Le Dragunov a été introduit à une large échelle au Nicaragua après le renversement du dictateur Anastasio Somoza, en 1979, par les maquisards sandinistes de Daniel Ortega qui installèrent dans le pays un régime communiste.

Ce fusil est devenu alors une arme de choix pour les éléments irréguliers de l'armée et les forces anti-insurrectionnelles chargés bientôt de combattre les Contras, financés par les Etats-Unis qui redoutaient un tel régime marxiste non loin de leurs frontières.

De telles formations étaient nombreuses et beaucoup de personnes ont appris à manier le Dragunov, souligne l'ancien major Roberto Samcam, ancien maquisard sandiniste, aujourd'hui critique virulent de Daniel Ortega.

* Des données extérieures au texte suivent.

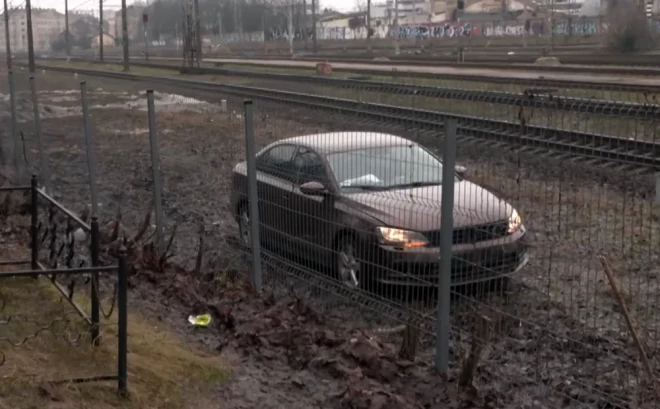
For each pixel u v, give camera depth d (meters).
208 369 6.23
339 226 8.15
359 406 5.83
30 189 7.83
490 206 6.87
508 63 43.09
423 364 6.83
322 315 7.95
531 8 107.62
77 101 24.09
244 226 9.90
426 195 7.72
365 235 7.82
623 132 7.45
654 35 54.94
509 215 6.88
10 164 15.96
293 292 8.49
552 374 6.43
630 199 6.92
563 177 6.67
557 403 6.11
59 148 17.14
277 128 10.27
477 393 6.21
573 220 7.15
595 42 66.50
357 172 8.54
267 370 6.48
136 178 15.48
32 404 5.02
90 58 96.38
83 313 6.55
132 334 6.61
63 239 9.03
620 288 7.38
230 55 87.31
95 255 6.16
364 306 7.86
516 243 6.90
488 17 104.56
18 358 5.68
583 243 7.25
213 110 15.26
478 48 71.19
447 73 34.59
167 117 17.75
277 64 54.97
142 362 6.05
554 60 40.66
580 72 33.84
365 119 9.09
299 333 7.09
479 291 6.82
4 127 19.06
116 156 16.89
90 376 5.57
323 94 19.36
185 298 8.00
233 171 10.23
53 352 5.92
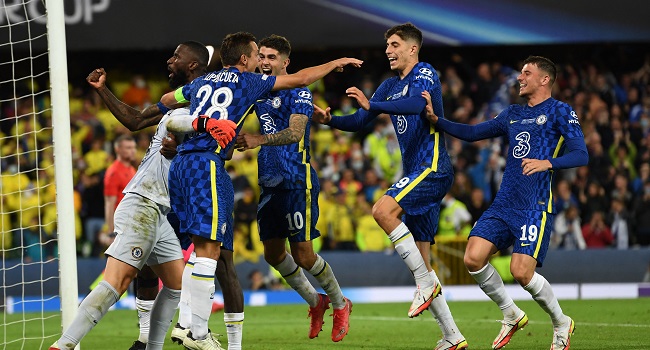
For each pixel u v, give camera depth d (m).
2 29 31.77
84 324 12.81
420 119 15.40
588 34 35.22
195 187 12.77
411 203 15.03
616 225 34.59
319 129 37.28
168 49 33.97
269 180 16.23
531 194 14.80
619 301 28.88
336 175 35.53
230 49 13.45
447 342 15.28
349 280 31.66
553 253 31.81
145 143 37.47
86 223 35.25
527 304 27.98
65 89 14.50
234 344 14.62
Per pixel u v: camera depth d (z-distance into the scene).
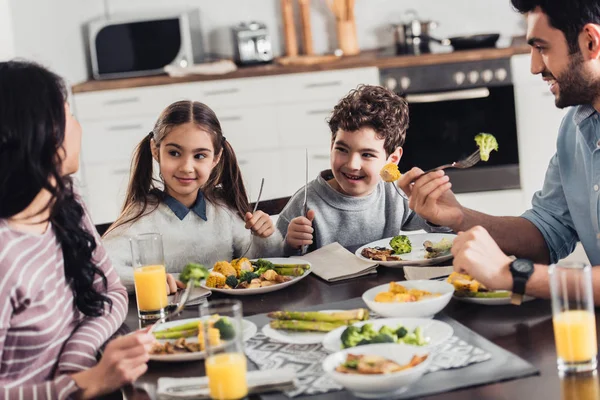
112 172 4.87
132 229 2.34
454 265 1.70
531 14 1.88
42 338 1.58
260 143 4.84
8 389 1.48
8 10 3.95
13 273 1.50
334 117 2.52
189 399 1.37
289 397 1.34
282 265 2.10
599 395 1.26
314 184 2.60
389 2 5.38
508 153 4.80
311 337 1.59
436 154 4.84
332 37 5.42
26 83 1.53
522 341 1.51
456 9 5.39
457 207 2.09
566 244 2.20
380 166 2.51
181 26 4.88
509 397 1.28
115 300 1.84
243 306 1.88
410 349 1.39
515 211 4.86
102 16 5.31
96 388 1.46
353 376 1.29
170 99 4.79
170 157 2.34
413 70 4.75
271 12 5.39
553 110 4.74
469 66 4.73
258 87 4.78
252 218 2.32
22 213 1.57
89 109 4.80
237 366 1.33
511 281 1.66
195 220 2.40
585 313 1.35
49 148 1.53
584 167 2.08
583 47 1.83
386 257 2.11
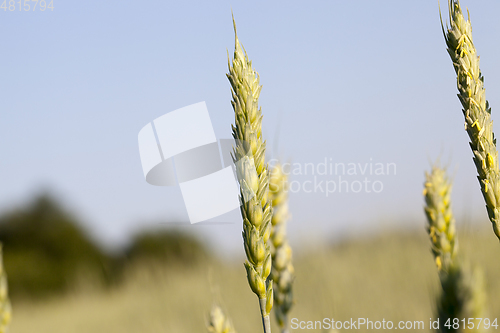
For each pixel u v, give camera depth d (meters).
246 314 7.87
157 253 15.76
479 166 1.92
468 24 1.96
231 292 8.88
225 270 10.53
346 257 8.69
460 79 1.95
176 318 9.13
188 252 13.27
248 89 1.80
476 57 1.96
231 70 1.82
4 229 38.50
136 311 11.29
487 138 1.91
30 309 20.56
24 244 38.06
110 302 14.39
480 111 1.91
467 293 0.74
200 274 11.75
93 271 29.53
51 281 35.41
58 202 39.66
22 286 34.72
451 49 1.98
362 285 6.96
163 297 11.16
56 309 17.02
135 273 14.68
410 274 6.98
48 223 38.47
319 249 7.73
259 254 1.75
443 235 2.50
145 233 17.77
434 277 0.89
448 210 2.55
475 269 0.77
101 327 11.38
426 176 2.70
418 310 5.80
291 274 3.18
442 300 0.76
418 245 8.28
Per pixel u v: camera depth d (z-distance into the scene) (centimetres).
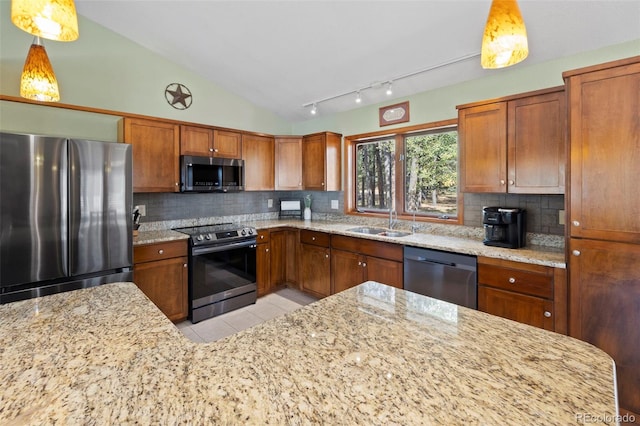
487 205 278
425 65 279
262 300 366
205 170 334
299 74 338
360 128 384
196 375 76
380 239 290
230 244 332
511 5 101
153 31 300
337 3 229
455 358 83
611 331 171
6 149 199
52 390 71
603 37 207
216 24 277
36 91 190
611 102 168
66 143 221
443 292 248
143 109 329
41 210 211
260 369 79
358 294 135
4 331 100
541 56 235
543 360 82
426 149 334
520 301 207
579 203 180
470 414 62
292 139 414
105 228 239
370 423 60
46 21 109
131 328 103
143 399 68
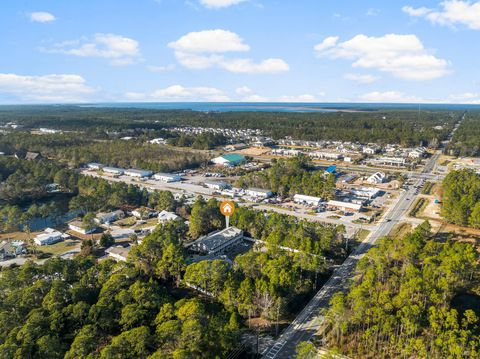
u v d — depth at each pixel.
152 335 75.06
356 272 118.62
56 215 183.50
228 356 80.12
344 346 83.56
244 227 153.00
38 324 77.81
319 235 132.88
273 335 88.81
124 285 94.12
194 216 154.38
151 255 115.00
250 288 94.81
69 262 105.81
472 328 85.25
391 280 101.75
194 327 73.75
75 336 77.88
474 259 106.94
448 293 95.06
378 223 167.75
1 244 142.00
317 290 108.94
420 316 83.31
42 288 91.19
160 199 189.50
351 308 89.06
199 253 136.12
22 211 185.25
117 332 85.06
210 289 100.56
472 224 151.88
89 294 93.56
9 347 69.38
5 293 94.12
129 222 174.25
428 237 146.38
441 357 75.25
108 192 194.00
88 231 161.62
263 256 108.81
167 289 109.50
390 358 79.25
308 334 89.12
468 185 179.38
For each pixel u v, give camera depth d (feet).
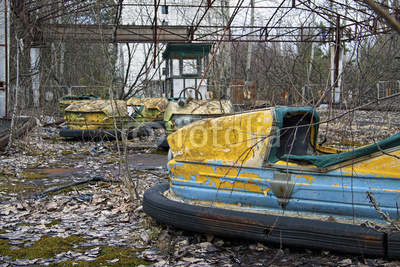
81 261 9.69
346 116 14.82
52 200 15.29
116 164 23.93
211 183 11.07
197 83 58.65
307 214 10.03
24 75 38.86
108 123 33.22
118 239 11.32
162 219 11.19
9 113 36.68
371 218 9.46
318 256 9.62
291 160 10.27
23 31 41.39
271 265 9.23
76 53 49.49
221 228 10.17
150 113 40.50
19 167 22.25
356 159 9.50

"Vous avez besoin d'un entraînement spécial si vous visez une cible lointaine. Mais si vous voulez toucher quelqu'un dans une manifestation de 100.000 personnes, une telle expertise n'est pas nécessaire", poursuit l'ancien militaire.

Lorsque Daniel Ortega a perdu le pouvoir en 1990 à la suite d'élections, beaucoup de ses anciens maquisards ont quitté l'armée en prenant leurs armes avec eux, redoutant des attaques de la part des Contras.

Ils sont souvent restés farouchement fidèles à Ortega, revenu au pouvoir en 2006 et que ses adversaires accusent aujourd'hui de vouloir s'accrocher au pouvoir.

Mercredi dernier, des messages vidéo ont circulé sur les réseaux sociaux appelant ces anciens militaires à "défendre la patrie" et à "exterminer les parasites". L'épouse de Daniel Ortega, Rosario Murillo, très impopulaire, avait eu recours à ce terme pour désigner les manifestants.

Selon Roberto Samcam, de tels messages étaient un appel évident pour que les anciens militaires nicaraguayens répriment les mouvements de protestation. "Ces forces para-militaires sont organisées et armés par le gouvernement. Daniel Ortega en est responsable", accuse-t-il.

Ironie de l'Histoire : le dictateur Somoza, renversé par Daniel Ortega, a été également accusé d'utiliser des francs-tireurs. "Daniel (Ortega), Somoza, sont la même chose", scandent les manifestants nicaraguayens.

Daniel Ortega est devenu à son tour "le dictateur qu'il a tellement combattu pour le renverser", confie, amer, un jeune manifestant.